Factores determinantes del bienestar en el ámbito laboral
Entre ellos figuran los principales componentes estructurales y los detalles del ambiente:
temperatura, concentración de dióxido de carbono, intensidad de la luz, ergonomía y
mantenimiento, por nombrar algunos. Cuando estos aspectos no se tienen en consideración, se
puede dejar lugar a la fatiga visual, el agotamiento, el estrés, los dolores de cabeza, la falta de
atención y hasta la desmotivación. Todo esto se verá reflejado en el desempeño.
Alquileres a corto plazo, ubicación premium y adaptación al cliente son la clave del éxito de un
fenómeno que se consolida gracias a la eclosión de los trabajadores autónomos y nuevos hábitos de
movilidad. “Es un cambio de paradigma”, resumen los expertos, que vinculan esa efervescencia a la
“sociedad líquida”.

Nuevo paradigma y urbanización!
Un informe realizado por WeWork sobre el impacto económico y social de esta organización en 75
ciudades, incluyendo Argentina, determina que el coworking ayuda a las personas y empresas a
prosperar, reactiva los vecindarios y acelera el crecimiento económico de las ciudades.

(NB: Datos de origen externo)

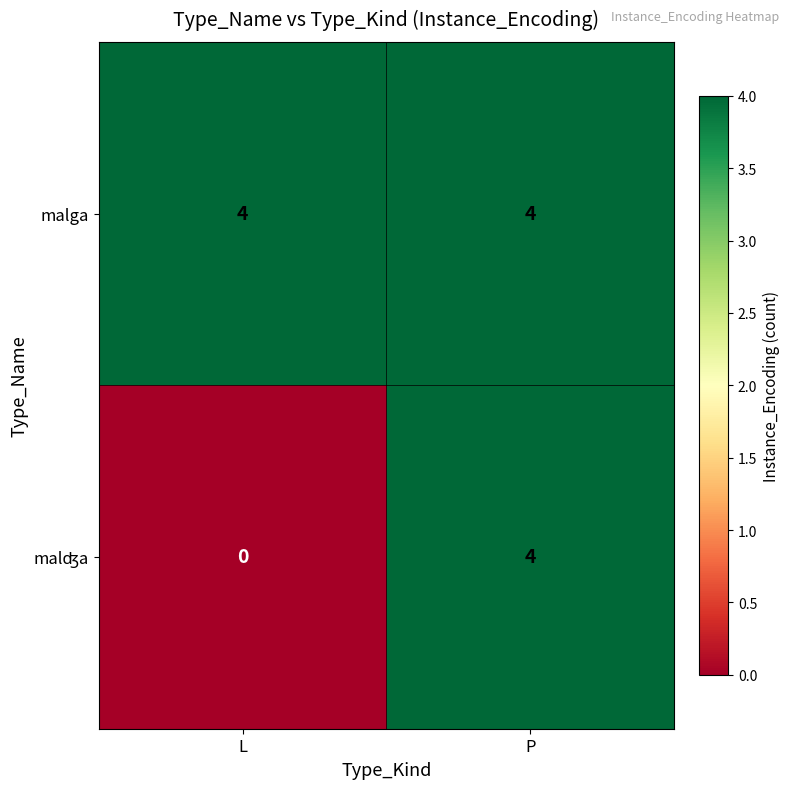

Which series has the largest total across all categories?

malga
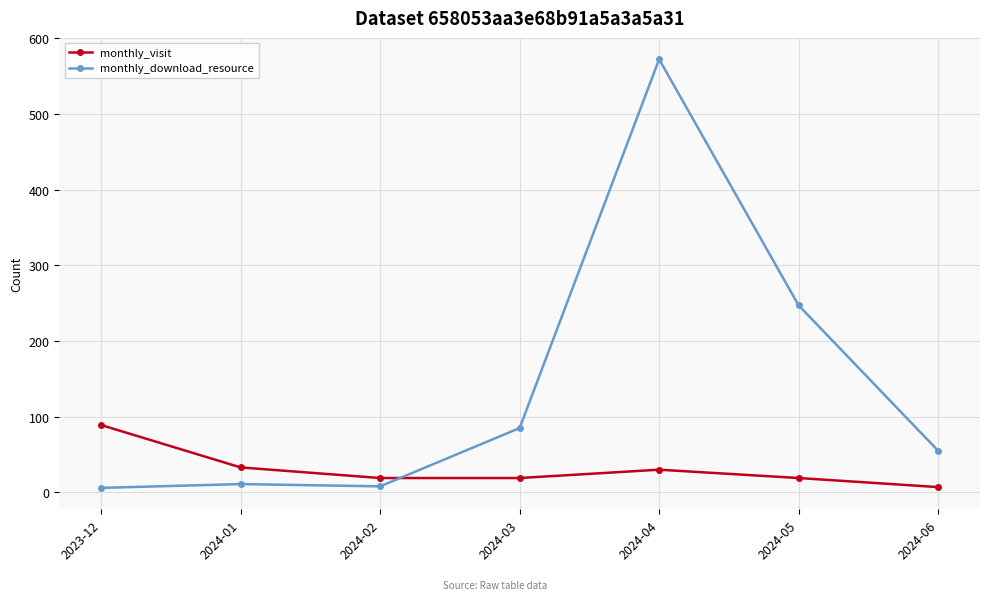

The value of monthly_visit at 2024-01 is 33. True or false?

True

El estudio señaló que este tipo de oficina es 2,5 veces más eficiente con sus espacios que una
convencional. El aumento de la densidad y el uso eficiente de los bienes raíces pueden reducir la
huella de carbono de una ciudad, poniendo a disposición espacios en los vecindarios sin necesidad
de una construcción adicional.
A esto se suma que el 75% de los miembros de Buenos Aires utiliza formas sustentables para
moverse como la bicicleta, transporte público o a pie. El 27% de los miembros dejó de ir a trabajar
en auto cuando se mudó a este tipo de espacios.

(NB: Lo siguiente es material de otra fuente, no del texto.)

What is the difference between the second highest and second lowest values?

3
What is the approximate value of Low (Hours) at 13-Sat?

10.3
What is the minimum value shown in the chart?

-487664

Fuerza y cultura que transforma
El rápido crecimiento de la industria del coworking o la inclusión de empresas proptech en el
universo de la compra y venta de inmuebles, son alguno de los factores que han forzado al mercado
del real estate a marcar una nueva hoja de ruta de cara a los próximos años. Está claro que el
coworking ha impactado y lo seguirá haciendo en el sector inmobiliario, pero ¿cómo y en qué
aspecto se está viendo afectado el real estate?

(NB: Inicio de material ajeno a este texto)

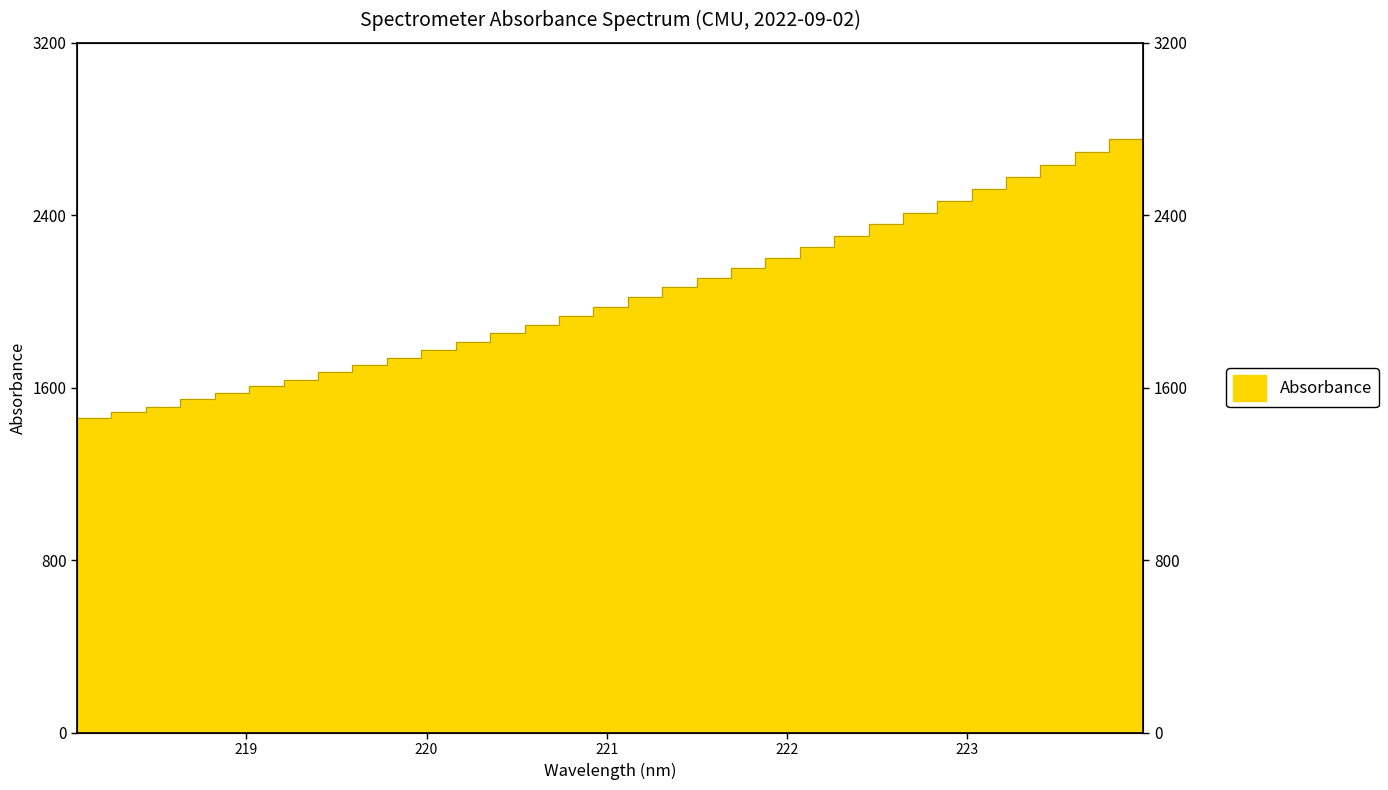

What is the sum of the values at 222.4538 and 219.2067?

3996.9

Muchas propiedades antiguas con buenas localizaciones están siendo adquiridas y rehabilitadas para
la apertura de estos centros de trabajo colaborativos. Espacios desaprovechados en centros
comerciales y en otras localizaciones apartadas de pleno centro de la ciudad están reinventándose
para convertirse en coworkings.
La consultora americana Gartner afirmaba en su informe titulado “Estrategia de integración del
coworking en el real estate” que el coworking es una opción muy atractiva para pequeñas y
medianas empresas, así como startups que no dispongan de liquidez suficiente como para hacer
frente al alquiler de una oficina completa.

Small Data:
Entre 2017 y 2020 se cuadruplicarán los coworking, según Emergent Research. Estas cifras tendrán
un impacto directo en el mercado inmobiliario durante los próximos años
Más allá de las emergentes tecnológicas
Más allá de las empresas emergentes, ahora también bancos y gigantes tecnológicos comienzan a
desplazar algunos departamentos en las oficinas compartidas. Esperan que los empleados puedan
enriquecerse de la creatividad del coworking. Por ejemplo, en el intercambio entre ámbitos
profesionales diferentes.

Rangos y profesiones
Entre las profesiones que frecuentan los coworking destacan las que se dedican al mundo de la
creación, el diseño y las nuevas tecnologías, como arquitectos, ingenieros o programadores. Se trata
de trabajadores autónomos y jóvenes emprendedores, sobre todo de entre 20 y 30 años, con
estudios universitarios. Un colectivo que este año ha crecido en un 7%.